__THE TASK__.
Can you copy the listing below word for word, keeping every line the same?

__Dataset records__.
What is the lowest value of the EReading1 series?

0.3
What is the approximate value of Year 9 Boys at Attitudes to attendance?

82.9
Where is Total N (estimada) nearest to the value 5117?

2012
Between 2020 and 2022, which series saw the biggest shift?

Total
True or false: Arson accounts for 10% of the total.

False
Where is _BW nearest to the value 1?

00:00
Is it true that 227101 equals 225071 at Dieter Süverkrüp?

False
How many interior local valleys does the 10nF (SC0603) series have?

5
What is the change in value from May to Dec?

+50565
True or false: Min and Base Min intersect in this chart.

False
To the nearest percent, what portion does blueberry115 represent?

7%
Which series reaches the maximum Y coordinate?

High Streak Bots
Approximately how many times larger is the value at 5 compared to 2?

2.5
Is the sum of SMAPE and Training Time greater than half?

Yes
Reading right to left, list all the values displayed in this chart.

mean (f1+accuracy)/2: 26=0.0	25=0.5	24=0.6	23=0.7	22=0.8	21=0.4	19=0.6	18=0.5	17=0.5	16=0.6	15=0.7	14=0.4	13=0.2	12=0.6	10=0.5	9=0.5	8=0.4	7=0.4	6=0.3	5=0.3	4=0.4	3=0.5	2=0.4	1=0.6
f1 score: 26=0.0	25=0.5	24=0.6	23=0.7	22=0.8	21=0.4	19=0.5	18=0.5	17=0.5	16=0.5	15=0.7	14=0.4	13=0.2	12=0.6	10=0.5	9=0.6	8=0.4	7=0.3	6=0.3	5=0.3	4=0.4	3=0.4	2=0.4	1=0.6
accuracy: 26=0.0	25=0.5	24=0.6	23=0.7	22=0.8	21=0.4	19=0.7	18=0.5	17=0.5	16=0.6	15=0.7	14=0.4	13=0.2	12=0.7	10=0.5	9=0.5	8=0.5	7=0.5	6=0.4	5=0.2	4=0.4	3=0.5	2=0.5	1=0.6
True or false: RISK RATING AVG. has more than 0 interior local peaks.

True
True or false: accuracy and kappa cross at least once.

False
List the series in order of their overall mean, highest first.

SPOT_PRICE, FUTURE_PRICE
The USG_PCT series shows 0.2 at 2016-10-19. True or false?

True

__WORKED SOLUTION__.
What is the lowest value of the EReading1 series?

0.3
What is the approximate value of Year 9 Boys at Attitudes to attendance?

82.9
Where is Total N (estimada) nearest to the value 5117?

2012
Between 2020 and 2022, which series saw the biggest shift?

Total
True or false: Arson accounts for 10% of the total.

False
Where is _BW nearest to the value 1?

00:00
Is it true that 227101 equals 225071 at Dieter Süverkrüp?

False
How many interior local valleys does the 10nF (SC0603) series have?

5
What is the change in value from May to Dec?

+50565
True or false: Min and Base Min intersect in this chart.

False
To the nearest percent, what portion does blueberry115 represent?

7%
Which series reaches the maximum Y coordinate?

High Streak Bots
Approximately how many times larger is the value at 5 compared to 2?

2.5
Is the sum of SMAPE and Training Time greater than half?

Yes
Reading right to left, list all the values displayed in this chart.

mean (f1+accuracy)/2: 26=0.0	25=0.5	24=0.6	23=0.7	22=0.8	21=0.4	19=0.6	18=0.5	17=0.5	16=0.6	15=0.7	14=0.4	13=0.2	12=0.6	10=0.5	9=0.5	8=0.4	7=0.4	6=0.3	5=0.3	4=0.4	3=0.5	2=0.4	1=0.6
f1 score: 26=0.0	25=0.5	24=0.6	23=0.7	22=0.8	21=0.4	19=0.5	18=0.5	17=0.5	16=0.5	15=0.7	14=0.4	13=0.2	12=0.6	10=0.5	9=0.6	8=0.4	7=0.3	6=0.3	5=0.3	4=0.4	3=0.4	2=0.4	1=0.6
accuracy: 26=0.0	25=0.5	24=0.6	23=0.7	22=0.8	21=0.4	19=0.7	18=0.5	17=0.5	16=0.6	15=0.7	14=0.4	13=0.2	12=0.7	10=0.5	9=0.5	8=0.5	7=0.5	6=0.4	5=0.2	4=0.4	3=0.5	2=0.5	1=0.6
True or false: RISK RATING AVG. has more than 0 interior local peaks.

True
True or false: accuracy and kappa cross at least once.

False
List the series in order of their overall mean, highest first.

SPOT_PRICE, FUTURE_PRICE
The USG_PCT series shows 0.2 at 2016-10-19. True or false?

True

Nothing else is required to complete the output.